There are many other techniques used to accomplish this. Some of the most common are:
-
Principal Component Analysis (PCA)
-
Random Forest
-
Low Variance Filter
-
High Correlation Filter
Imbalanced Data
For business problems like credit card fraud detection, spam filtering, or medical diagnosis, the actual data could be less than 1% of the actual sample size. In cases like this, we need to be careful not to reject accurate data as noise or outliers. If we use accuracy as a performance metric for this model, it's obvious that the model will predict every credit card transaction with 99% accuracy. But businesses are more concerned about the 1% of false credit card transactions. So, accuracy is not the best performance metric in this case, and we may need to rely on other performance metrics like precision, recall, and sensitivity. All these metrics can be derived once we have tabulated the confusion matrix.

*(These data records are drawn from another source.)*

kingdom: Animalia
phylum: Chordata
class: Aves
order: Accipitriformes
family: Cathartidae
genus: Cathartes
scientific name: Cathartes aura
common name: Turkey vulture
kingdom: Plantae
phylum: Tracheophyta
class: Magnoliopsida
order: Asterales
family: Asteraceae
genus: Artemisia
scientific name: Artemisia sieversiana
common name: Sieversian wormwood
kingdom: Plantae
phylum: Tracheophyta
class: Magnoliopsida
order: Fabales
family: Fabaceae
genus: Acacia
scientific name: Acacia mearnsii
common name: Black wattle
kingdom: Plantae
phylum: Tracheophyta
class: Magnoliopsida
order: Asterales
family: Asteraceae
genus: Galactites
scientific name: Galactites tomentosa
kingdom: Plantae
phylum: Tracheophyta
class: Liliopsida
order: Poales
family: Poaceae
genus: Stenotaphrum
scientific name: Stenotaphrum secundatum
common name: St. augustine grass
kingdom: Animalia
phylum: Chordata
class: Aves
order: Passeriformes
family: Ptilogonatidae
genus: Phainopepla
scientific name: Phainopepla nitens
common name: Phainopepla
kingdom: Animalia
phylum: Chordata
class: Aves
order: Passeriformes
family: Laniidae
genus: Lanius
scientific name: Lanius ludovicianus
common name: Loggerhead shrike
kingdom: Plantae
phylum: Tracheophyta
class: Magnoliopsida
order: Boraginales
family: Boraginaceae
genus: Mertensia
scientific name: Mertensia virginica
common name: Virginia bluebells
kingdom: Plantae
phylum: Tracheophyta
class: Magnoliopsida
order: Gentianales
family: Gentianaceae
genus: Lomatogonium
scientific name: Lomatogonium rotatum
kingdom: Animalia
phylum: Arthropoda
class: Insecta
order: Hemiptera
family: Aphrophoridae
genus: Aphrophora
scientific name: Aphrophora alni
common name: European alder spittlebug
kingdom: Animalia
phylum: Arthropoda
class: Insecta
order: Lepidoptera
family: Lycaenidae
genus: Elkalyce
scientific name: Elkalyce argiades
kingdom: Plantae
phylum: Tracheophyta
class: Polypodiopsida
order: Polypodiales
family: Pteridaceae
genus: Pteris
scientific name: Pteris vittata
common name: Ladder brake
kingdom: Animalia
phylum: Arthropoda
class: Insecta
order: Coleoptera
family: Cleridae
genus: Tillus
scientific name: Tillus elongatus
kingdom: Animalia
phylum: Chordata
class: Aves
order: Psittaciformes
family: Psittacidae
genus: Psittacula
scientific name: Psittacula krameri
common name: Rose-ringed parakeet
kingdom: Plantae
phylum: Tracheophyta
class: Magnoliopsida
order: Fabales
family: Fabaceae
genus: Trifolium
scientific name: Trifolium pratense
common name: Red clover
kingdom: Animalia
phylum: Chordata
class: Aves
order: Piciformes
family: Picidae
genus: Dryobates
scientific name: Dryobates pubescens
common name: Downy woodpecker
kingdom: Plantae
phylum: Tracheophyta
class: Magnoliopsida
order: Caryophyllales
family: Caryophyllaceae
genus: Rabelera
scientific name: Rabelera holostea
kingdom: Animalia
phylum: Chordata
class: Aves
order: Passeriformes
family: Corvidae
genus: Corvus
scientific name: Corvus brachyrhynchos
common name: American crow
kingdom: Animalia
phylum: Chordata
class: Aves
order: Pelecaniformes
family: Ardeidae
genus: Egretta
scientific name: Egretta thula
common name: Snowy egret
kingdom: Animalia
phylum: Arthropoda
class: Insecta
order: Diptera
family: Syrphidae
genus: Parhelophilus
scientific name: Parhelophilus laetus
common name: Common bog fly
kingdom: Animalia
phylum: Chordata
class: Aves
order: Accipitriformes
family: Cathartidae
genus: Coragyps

Some of the commonly used techniques to improve prediction score include:
-
Resampling — Undersample majority class: When we have a lot of positive data (Valid credit card/Valid email) in our sample dataset compared to the negative data (invalid Credit card/spam email), we can use this technique to remove some of the observations of positive data. By reducing the ratio of positive data, we effectively increase the ratio of negative sample data.
-
Resampling — Oversample minority class: In this technique, we add more copies of negative data (invalid credit card/spam email) to our sample dataset. We need to be cautious not to run into the risk of overfitting the data.
-
SMOTE technique: Synthetic Minority Oversampling Technique (SMOTE) is used to generate new and synthetic data that can be used as training data to train the model.
Conclusion
Though this guide addresses the important aspects of preparing the data, it is just the tip of the iceberg. Multiple other approaches and techniques are available depending on the type of data. The Python ecosystem offers multiple libraries that are well equipped to address this optimally. This is also an iterative process, and you may need to go through some of these steps more than once to fine-tune your data to prepare a better-predicting model.